A really good book. Goldsborough takes on important issues in this compelling and artful novel, and he does it with grace and a salutary dose of anger. Bravo.
Description
Can fiction save us? Is there hope for America in the time of Trump, pandemics, QAnon, and the end of genuine political discourse? What better than this perfectly told novel to tell the story of so many of us to ourselves, as we seek hope and solace in terrible times.

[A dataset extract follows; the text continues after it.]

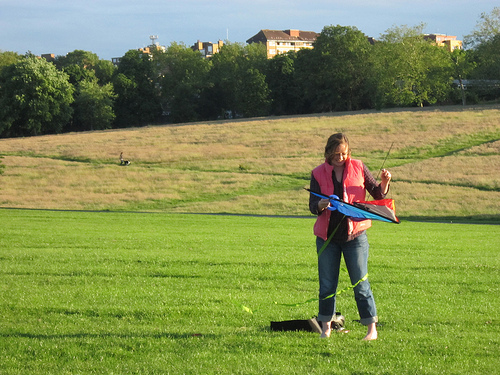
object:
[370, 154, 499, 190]
dead grass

Andy McKnight had never seen anything like it; nobody had. The election of this man was breaking up families across the nation – wives and husbands, children and parents, lifelong friends, the fabric of American social life torn apart as it hadn’t been since the Civil War. The venom even seeped into his own happy home. Then came the pandemic, two plagues at once – even in the Bible they were one at a time. He tried escaping into the past, back to better times, but Max and Elly, an old man and a young girl he met on the streets of Santa Monica, jolted him back to reality. With others like them – mad as hell and not going to take it anymore – maybe it wasn’t too late after all.
Reviews
Goldsborough brilliantly and lucidly captures the Zeitgeist of our troubled times, how the depravity of MAGA is poisoning not only public discourse but insidiously seeping into and wrecking old friendships and once solid families. With his polished pen, Goldsborough contrasts today’s horrors with happier times: the dreamy Santa Monica of earlier times and the glories and loves of his days in Paris as a newspaper reporter. Goldsborough writes with an honesty and passion that will stir your soul and rekindle your belief that a better world is still within our grasp.